My wife bought me the 718 as a welcome home present when I got back from Afghanistan last year. I think she got it on sale at HD for $350. Its a great saw if you can overlook the sawdust explosion it creates. If you do choose to purchase it, I would also suggest a Freud 12" -5 degree hook blade to go with it. A little on the pricey side but the cuts are very accurate and very smooth. I am going to build and enclosure for the saw that helps contain the mess in the near future. We'll see if that helps.


----------



## Christophret

I grabbed one of these 718 saws at HD. For 400 dollars it was a very good deal. 
Then I went to Lowes and bought the click stand for 200, and I love it all!
I really would like to find the laser kit for it
I also agree with the 4 star rating echoing the poor dust collection. But the accuracy is awesome!









One other quip I have is the bevel setting when doing compound cuts. I have yet to find an adjustment to tighten it.
When you set the bevel on an increment other than the notches, the weight of the saw slides down untill it hits the notch. making it difficult to cut those odd increment bevels like 37 degrees,etc.


----------



## albachippie

My Dad has this saw which he has used extensively. I don't find the dust extraction unacceptable, but could be better

"When you set the bevel on an increment other than the notches, the weight of the saw slides down untill it hits the notch. making it difficult to cut those odd increment bevels like 37 degrees,etc."
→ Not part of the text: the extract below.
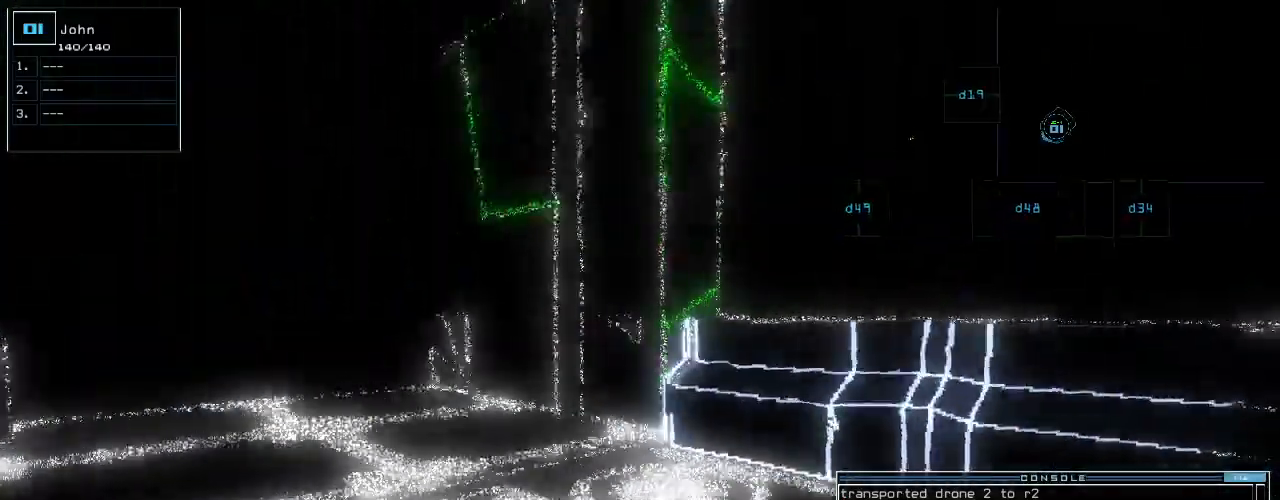
{"keys": ["left", "up"], "events": [[300, "left", "down"], [400, "left", "up"], [460, "left", "down"]]}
Totally agree with the above statement. Can make compounds a bit hit or miss at times. Still a fantastic piece of kit all the same,

Garry


----------



## cranbrook2

I have this saw and the dust collector is the worst I have ever seen , it is a pos . My Milwaukee mitre saw has a great dust collector . It picks up almost everything .


----------



## UpstateNYdude

I got mine when they first came out because I had to cut 7" base moulding, think they were going for like $700 at the stores new and found a guy like an hour away up north selling a NIB one for $350 I added the bosch gravity lift stand to it those stand kick ass btw, and its the best miter saw I've ever used, oh and the laser sight sucks for those so don't bother it goes out of alignment real easy and its hard to see in the sun.


----------



## CyberDyneSystems

We've had a 718 in the shop for 3 years now with no problems. 
At the time we got it, the going rate was near $600.00, but I got ours reconditioned fro a lot less. Getting one for $400.00 now seems a good price indeed. It's not the only game in town anymore and I;m sure that has contributed to the lower prices.


----------